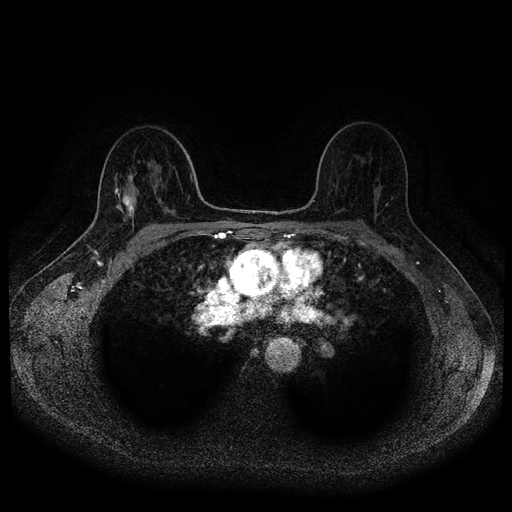
Breast MRI (dynamic contrast-enhanced, multi-phase), one axial slice. Slice 65 of 116 in the series (ordered by position). Dynamic contrast-enhanced series, time point 2 of 5 at this slice position (early post-contrast). 1.5 T. TE 2.6 ms, TR 5.4 ms. 2 mm slice thickness. 512 × 512 image matrix, field of view 340 × 340 mm. Female patient, age 49 years.
Outlined on this slice (semi-automatically segmented with operator editing):
- breast lesion (labelled 'tumour' in the annotation; benign lesions carry a separate 'benign' label): bounding box <118,188,137,216> (left, top, right, bottom; pixels)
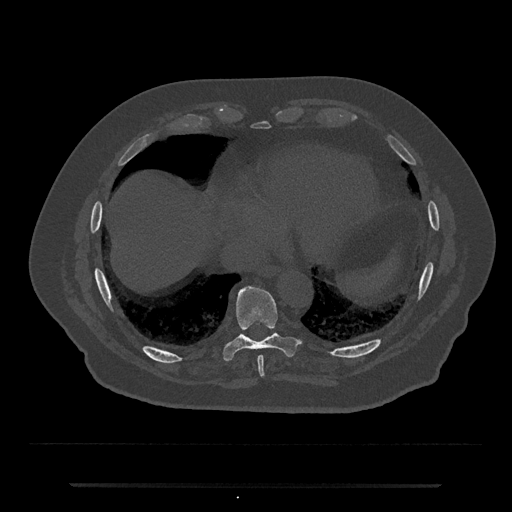
CT including the spine, one axial slice; slice 761 of 797 in the series (ordered by position); 120 kVp; bone window (W 1800 / L 400 HU); 0.5 mm slice thickness; 512 × 512 image matrix. Patient: male, 80 years. From the clinical record (not read from this slice): primary cancer: prostate.
Annotated regions visible in this slice (semi-automatically segmented with operator editing):
- T8 vertebra: bounding box (x1, y1, x2, y2) in pixels: (257, 356, 265, 378)
- T9 vertebra: (223, 284, 299, 361)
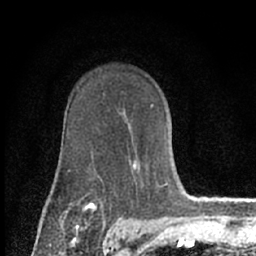
Breast MRI (dynamic contrast-enhanced), one axial slice; position 46 of 66 along the scan axis; cropped to one breast; dynamic contrast-enhanced series, time point 2 of 7 at this slice position (early post-contrast); 1.5 T; TE 3.1 ms, TR 6.4 ms; 2.4 mm slice thickness; 256 × 256 image matrix, field of view 130 × 130 mm. Female patient.
Outlined on this slice (semi-automatic segmentation, software-assisted and operator-edited):
- enhancing-tissue mask used for the functional tumour volume (all voxels passing the contrast-enhancement thresholds inside the analysis volume; usually the tumour): bounding box (x1, y1, x2, y2) in pixels: (152, 104, 154, 106)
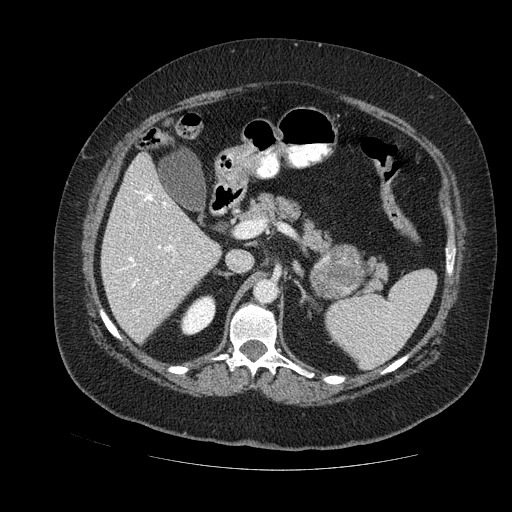
Contrast-enhanced abdominal CT, one axial slice. Slice 72 of 121 in the series (ordered by position). Soft-tissue window (W 400 / L 40 HU). 2.5 mm slice thickness. 512 × 512 image matrix, field of view 420 × 420 mm. Female patient. From the clinical record (not read from this slice): diagnosis: adrenocortical carcinoma; tumour side: left adrenal; tumour size at pathology: 8 cm; Ki-67 index: 7 %.
Annotated regions visible in this slice (semi-automatic segmentation, software-assisted and operator-edited):
- mass: bounding box (x1, y1, x2, y2) in pixels: (311, 243, 367, 299)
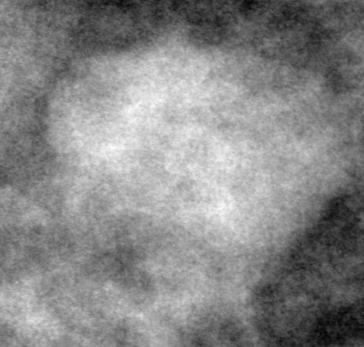
Cropped region of a digitized screen-film mammogram centred on a radiologist-marked abnormality; right breast; CC view; BI-RADS breast density category 2 (scale 1–4).
Finding: mass, shape oval, margins microlobulated; BI-RADS assessment category 0 (incomplete: needs additional imaging); pathology result (as recorded, not read from the image): benign.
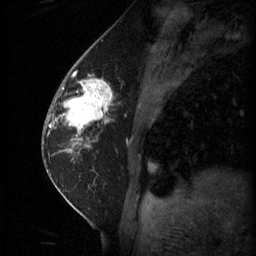
Breast MRI (dynamic contrast-enhanced), one sagittal slice. Slice 23 of 60 in the series (ordered by position). 3 images stored at this slice position (order not interpretable as contrast timing). 1.5 T. TE 4.2 ms, TR 11 ms. 256 × 256 image matrix, field of view 180 × 180 mm. Patient: female, 62 years.
Structures marked on this image (semi-automatic segmentation, software-assisted and operator-edited):
- analysis volume of interest (the breast-tissue region the enhancement analysis was run in; not a lesion): bounding box <55,72,113,135> (left, top, right, bottom; pixels)
- tumour enhancement mask (voxels above the 70 % enhancement threshold inside the analysis volume of interest): <57,80,113,135>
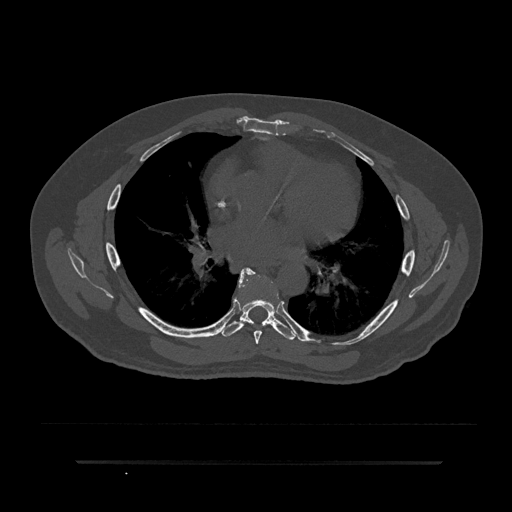
CT including the spine, one axial slice. Slice 500 of 797 in the series (ordered by position). Reconstruction kernel Br40s/3. Bone window (W 1800 / L 400 HU). 0.5 mm slice thickness. 512 × 512 image matrix. Patient: male, 59 years. Case-level facts recorded for this patient, not image findings: primary cancer: bile ducts; vertebrae with lytic lesions (as recorded): T10.
Structures marked on this image (semi-automatic segmentation, software-assisted and operator-edited):
- T6 vertebra: bounding box <238,268,269,344> (left, top, right, bottom; pixels)
- T7 vertebra: <222,268,297,340>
=====
**PROBLEM:**
Look through the material and find each line that includes "cancer", then copy it.

**WORKED SOLUTION:**
CT including the spine, one axial slice; slice 761 of 797 in the series (ordered by position); 120 kVp; bone window (W 1800 / L 400 HU); 0.5 mm slice thickness; 512 × 512 image matrix. Patient: male, 80 years. From the clinical record (not read from this slice): primary cancer: prostate.
CT including the spine, one axial slice. Slice 500 of 797 in the series (ordered by position). Reconstruction kernel Br40s/3. Bone window (W 1800 / L 400 HU). 0.5 mm slice thickness. 512 × 512 image matrix. Patient: male, 59 years. Case-level facts recorded for this patient, not image findings: primary cancer: bile ducts; vertebrae with lytic lesions (as recorded): T10.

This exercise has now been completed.